Zara couldn’t shake the feeling that something was wrong.
At first, she tried to ignore it. People in branding borrowed from each other all the time. It was part of the game. Trends spread, phrases were repurposed. Maybe Nia was just eager, just hungry for success. Maybe Zara should even be flattered.
But she wasn’t.
A quiet unease buried itself deep inside her, making her second-guess every interaction.
And then the shift happened.
It started with a client meeting. Harrington Wolfe & Co. was bidding for a high-profile account — Opulent Skincare, a luxury beauty brand expanding into the global market. Zara had been leading the pitch for weeks. It was her project, her vision.

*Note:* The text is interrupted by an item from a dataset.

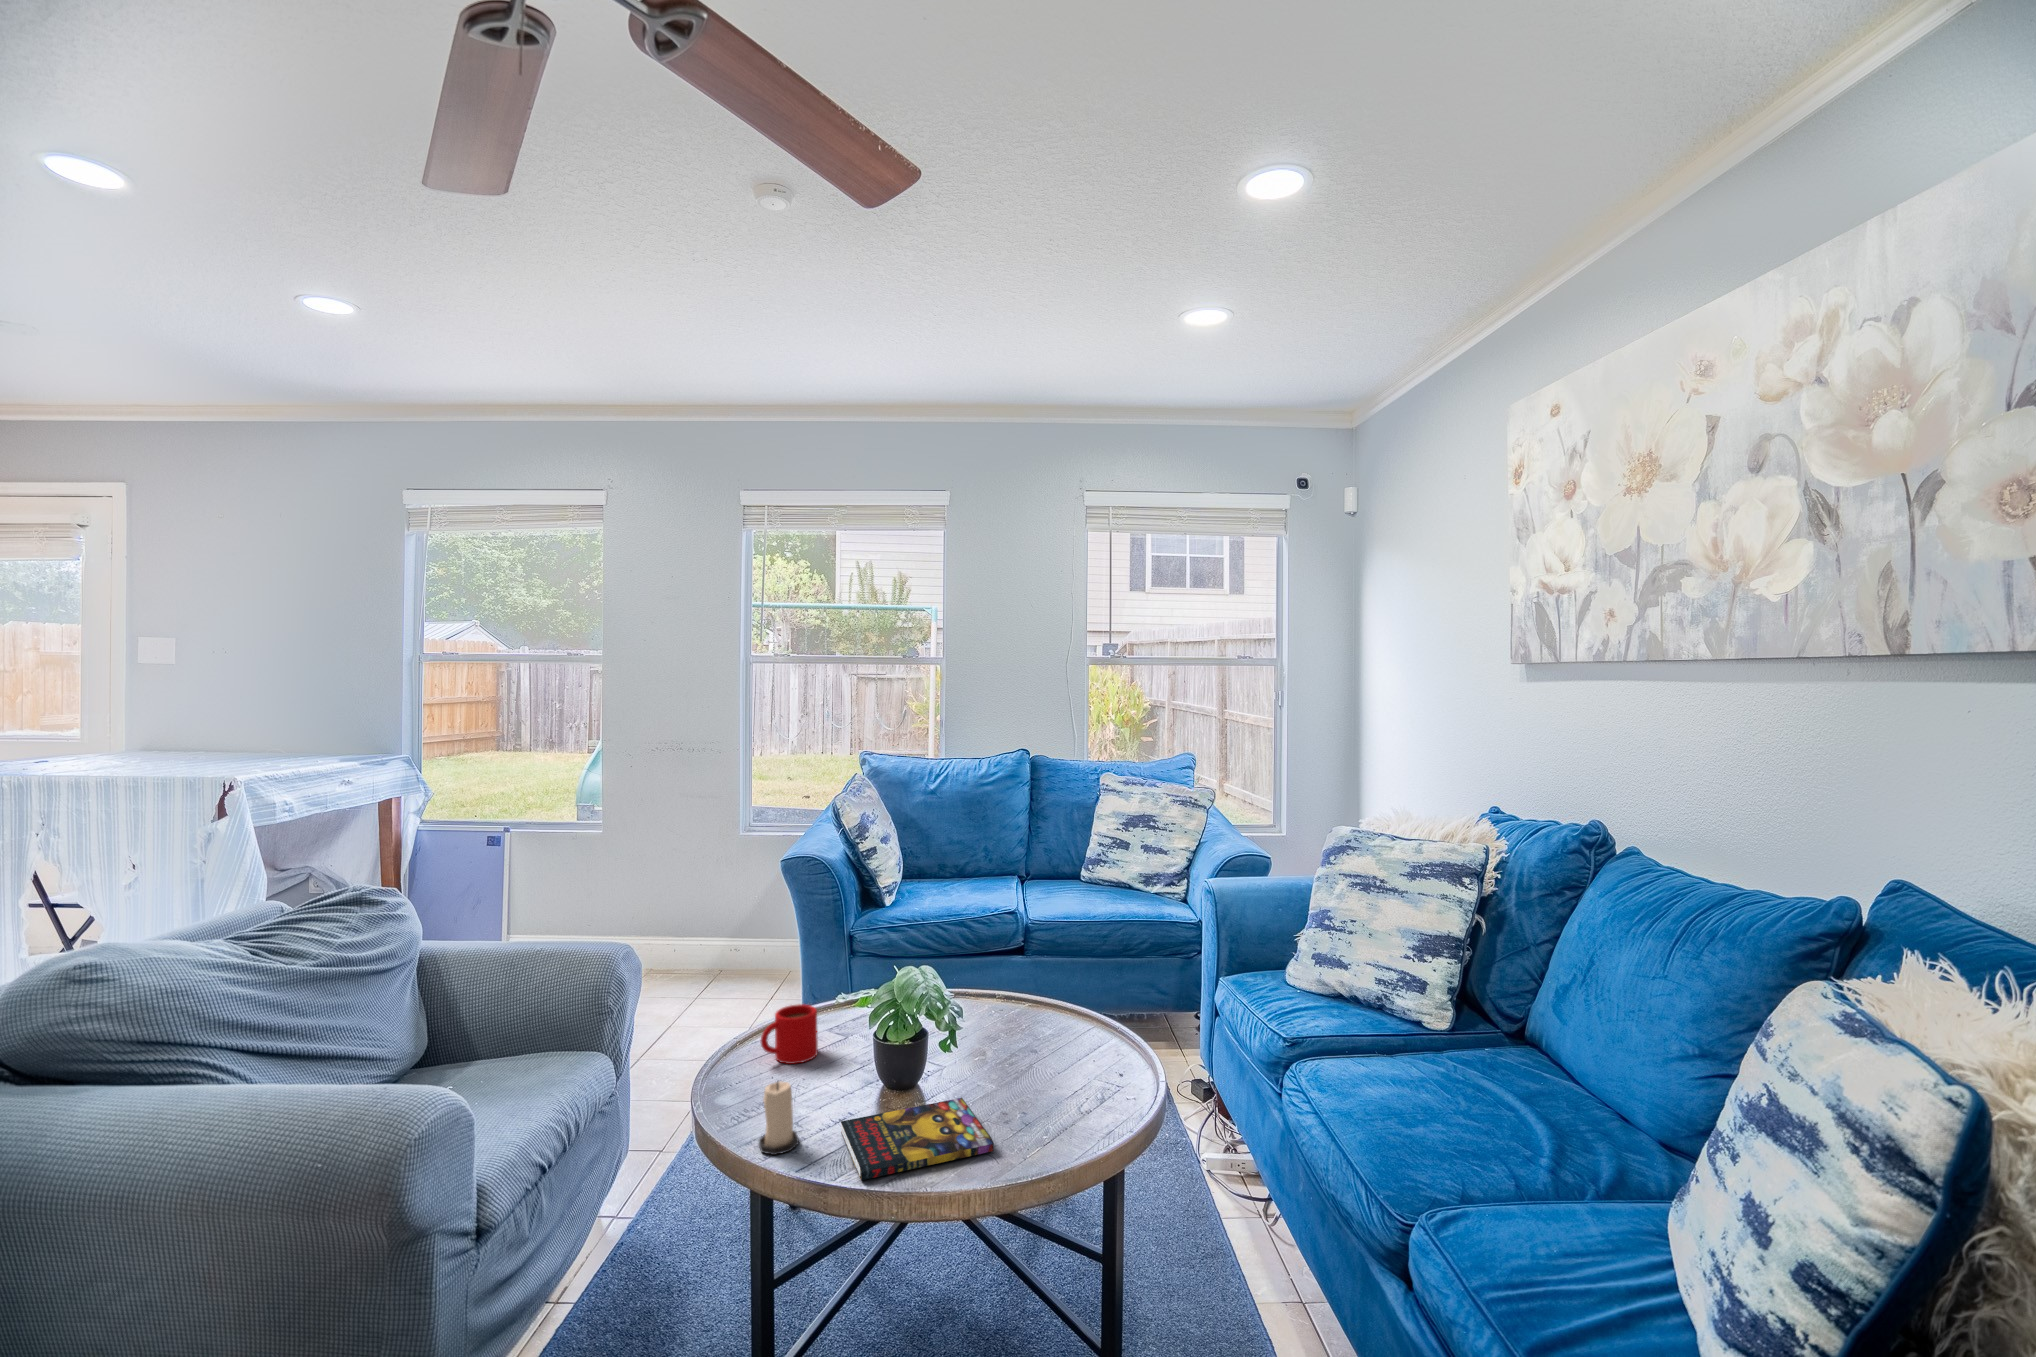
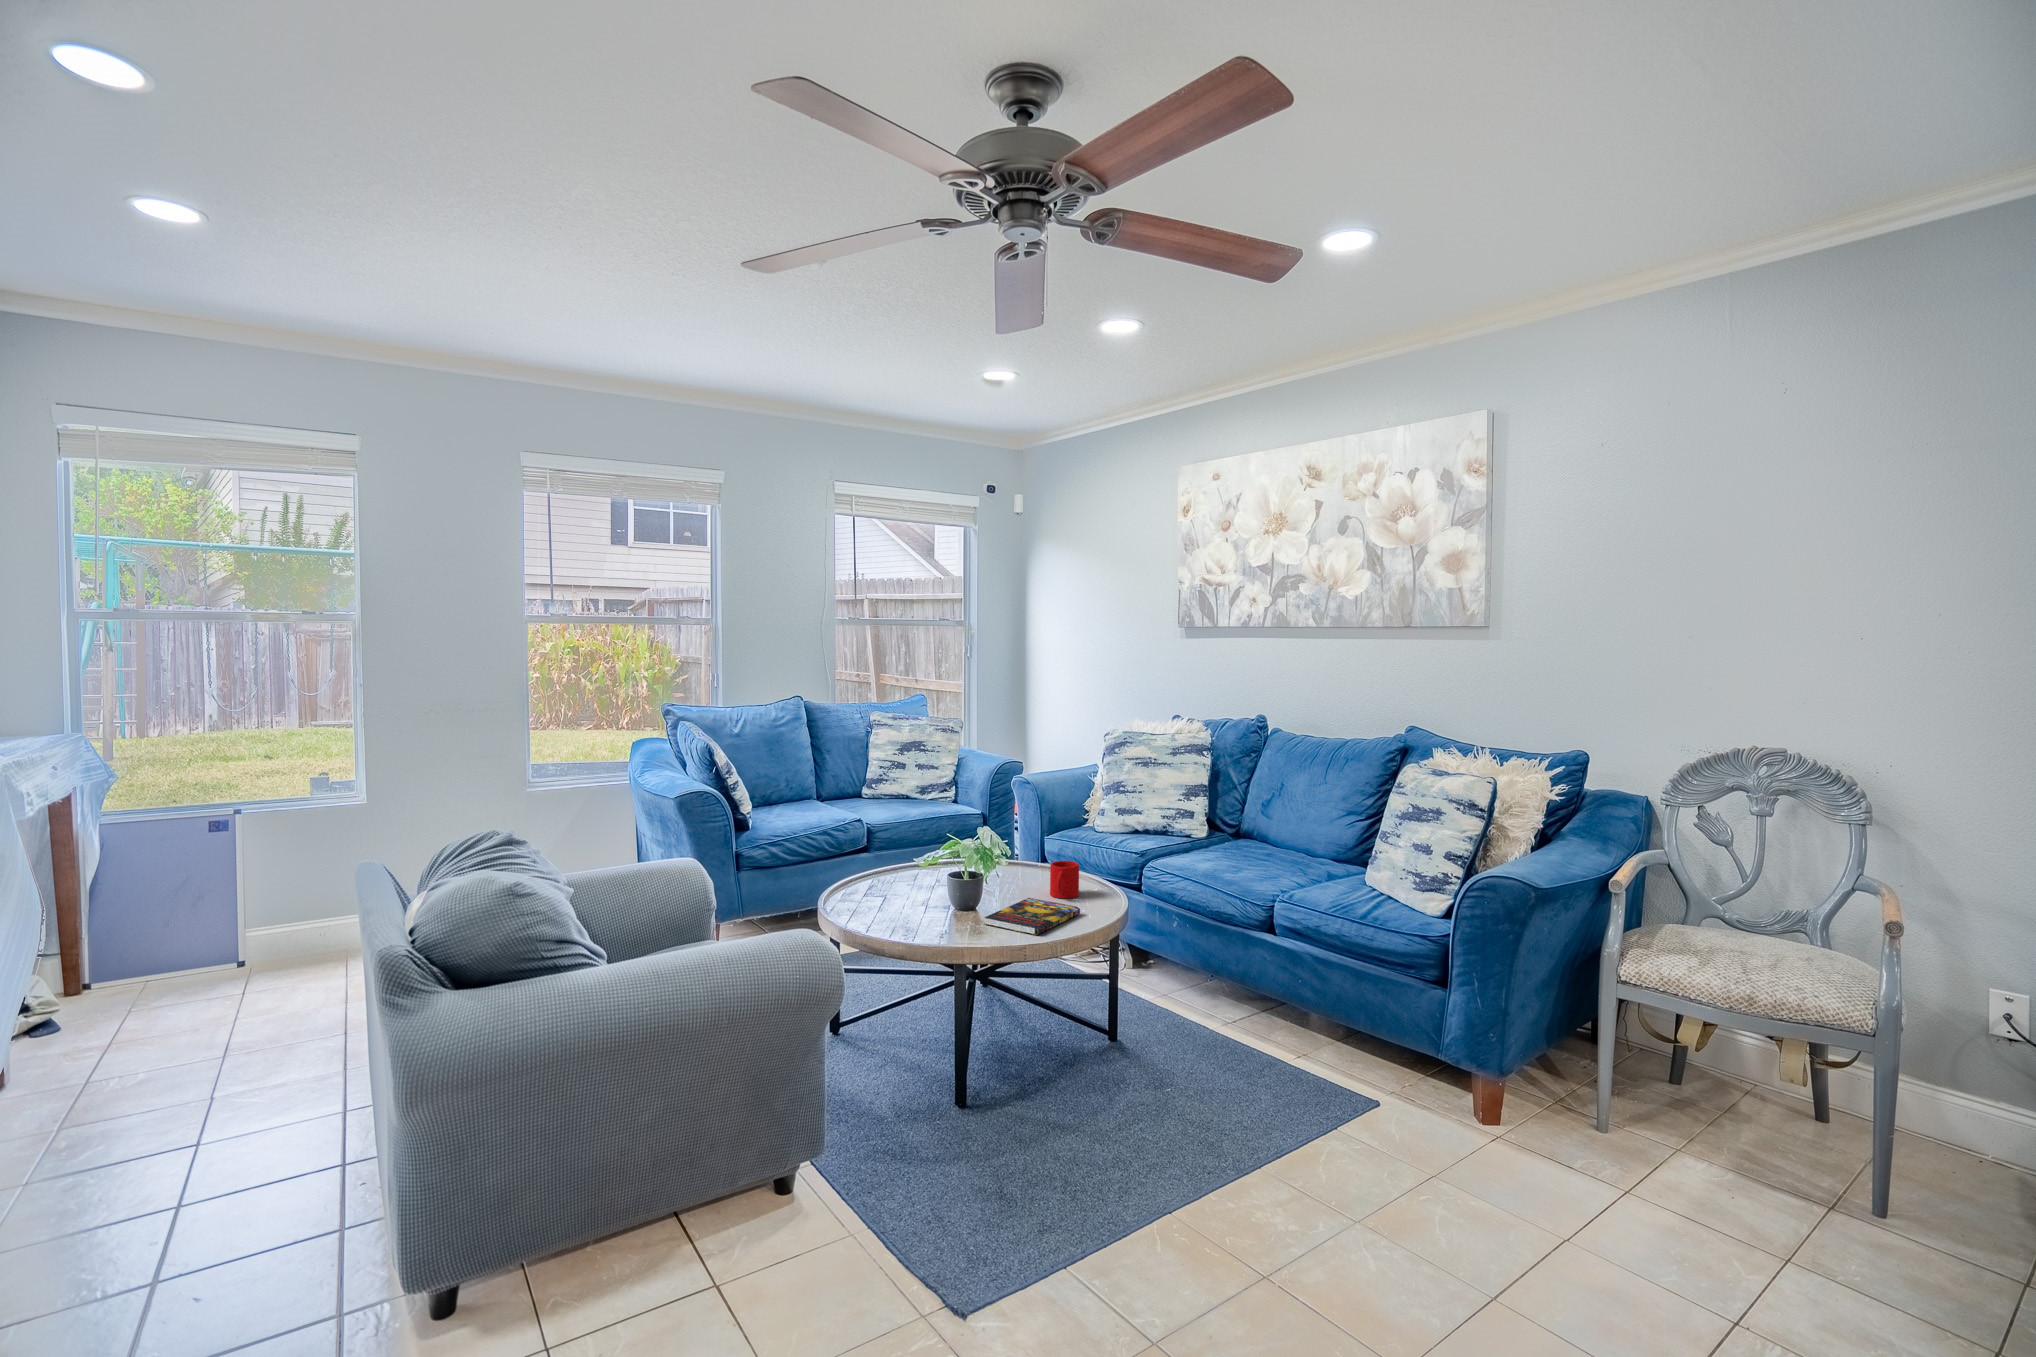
mug: present [760,1004,818,1064] -> present [1050,861,1079,898]
candle: present [759,1081,799,1155] -> none [948,893,974,939]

So when she walked into the conference room and saw Nia already seated at the table — smiling like she belonged — the floor tilted beneath her.
Julian Harrington, the firm’s founder, looked up with his usual cool detachment. “Zara, glad you’re here. Nia’s just been sharing her brand insights for Opulent. Impressive stuff.”
Zara’s stomach turned. She slid into the seat across from Nia, fingers curling around her pen like a weapon. Nia’s expression was smooth, polished, confident.
Who invited her? Who gave her access to this meeting?
That night, Zara’s unease spiraled. She scrolled through LinkedIn and saw it — Nia’s newest post.
“A successful brand isn’t just built — it’s embodied. You have to become the image you want the world to see.”
It was lifted directly from Zara’s last keynote speech. A dozen likes, comments from people Zara knew. And then — the worst part. At the bottom of the post, a comment from Julian Harrington: Brilliant insight, Nia. Let’s discuss this more soon.
Zara gripped her phone so hard her knuckles ached.
She clicked to Nia’s profile, scrolling through her content — every post, every brand insight, every photo. It was becoming clearer.
Nia wasn’t just following her career. She was rewriting herself as Zara.